── Records for the exercise ──

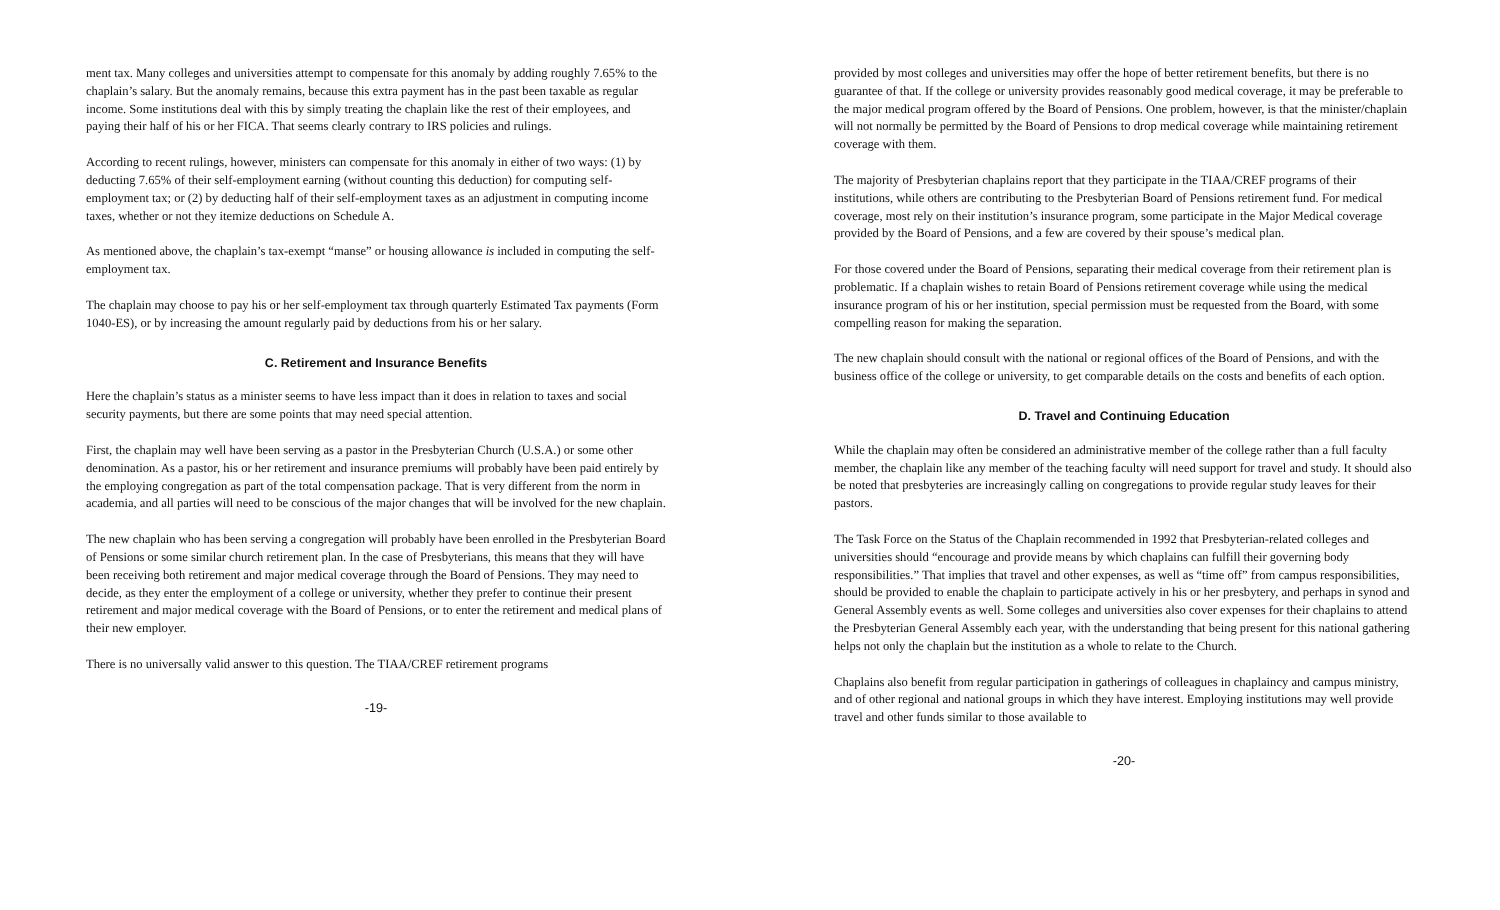ment tax. Many colleges and universities attempt to compensate for this anomaly by adding roughly 7.65% to the chaplain’s salary. But the anomaly remains, because this extra payment has in the past been taxable as regular income. Some institutions deal with this by simply treating the chaplain like the rest of their employees, and paying their half of his or her FICA. That seems clearly contrary to IRS policies and rulings.
According to recent rulings, however, ministers can compensate for this anomaly in either of two ways: (1) by deducting 7.65% of their self-employment earning (without counting this deduction) for computing self-employment tax; or (2) by deducting half of their self-employment taxes as an adjustment in computing income taxes, whether or not they itemize deductions on Schedule A.
As mentioned above, the chaplain’s tax-exempt “manse” or housing allowance is included in computing the self-employment tax.
The chaplain may choose to pay his or her self-employment tax through quarterly Estimated Tax payments (Form 1040-ES), or by increasing the amount regularly paid by deductions from his or her salary.
C. Retirement and Insurance Benefits
Here the chaplain’s status as a minister seems to have less impact than it does in relation to taxes and social security payments, but there are some points that may need special attention.
First, the chaplain may well have been serving as a pastor in the Presbyterian Church (U.S.A.) or some other denomination. As a pastor, his or her retirement and insurance premiums will probably have been paid entirely by the employing congregation as part of the total compensation package. That is very different from the norm in academia, and all parties will need to be conscious of the major changes that will be involved for the new chaplain.
The new chaplain who has been serving a congregation will probably have been enrolled in the Presbyterian Board of Pensions or some similar church retirement plan. In the case of Presbyterians, this means that they will have been receiving both retirement and major medical coverage through the Board of Pensions. They may need to decide, as they enter the employment of a college or university, whether they prefer to continue their present retirement and major medical coverage with the Board of Pensions, or to enter the retirement and medical plans of their new employer.
There is no universally valid answer to this question. The TIAA/CREF retirement programs
-19-
provided by most colleges and universities may offer the hope of better retirement benefits, but there is no guarantee of that. If the college or university provides reasonably good medical coverage, it may be preferable to the major medical program offered by the Board of Pensions. One problem, however, is that the minister/chaplain will not normally be permitted by the Board of Pensions to drop medical coverage while maintaining retirement coverage with them.
The majority of Presbyterian chaplains report that they participate in the TIAA/CREF programs of their institutions, while others are contributing to the Presbyterian Board of Pensions retirement fund. For medical coverage, most rely on their institution’s insurance program, some participate in the Major Medical coverage provided by the Board of Pensions, and a few are covered by their spouse’s medical plan.
For those covered under the Board of Pensions, separating their medical coverage from their retirement plan is problematic. If a chaplain wishes to retain Board of Pensions retirement coverage while using the medical insurance program of his or her institution, special permission must be requested from the Board, with some compelling reason for making the separation.
The new chaplain should consult with the national or regional offices of the Board of Pensions, and with the business office of the college or university, to get comparable details on the costs and benefits of each option.
D. Travel and Continuing Education
While the chaplain may often be considered an administrative member of the college rather than a full faculty member, the chaplain like any member of the teaching faculty will need support for travel and study. It should also be noted that presbyteries are increasingly calling on congregations to provide regular study leaves for their pastors.
The Task Force on the Status of the Chaplain recommended in 1992 that Presbyterian-related colleges and universities should “encourage and provide means by which chaplains can fulfill their governing body responsibilities.” That implies that travel and other expenses, as well as “time off” from campus responsibilities, should be provided to enable the chaplain to participate actively in his or her presbytery, and perhaps in synod and General Assembly events as well. Some colleges and universities also cover expenses for their chaplains to attend the Presbyterian General Assembly each year, with the understanding that being present for this national gathering helps not only the chaplain but the institution as a whole to relate to the Church.
Chaplains also benefit from regular participation in gatherings of colleagues in chaplaincy and campus ministry, and of other regional and national groups in which they have interest. Employing institutions may well provide travel and other funds similar to those available to
-20-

───

*Assignment*: How many lines in the material contain the string "programs"? Reply with the number and nothing else.

*Solution to this task*: 2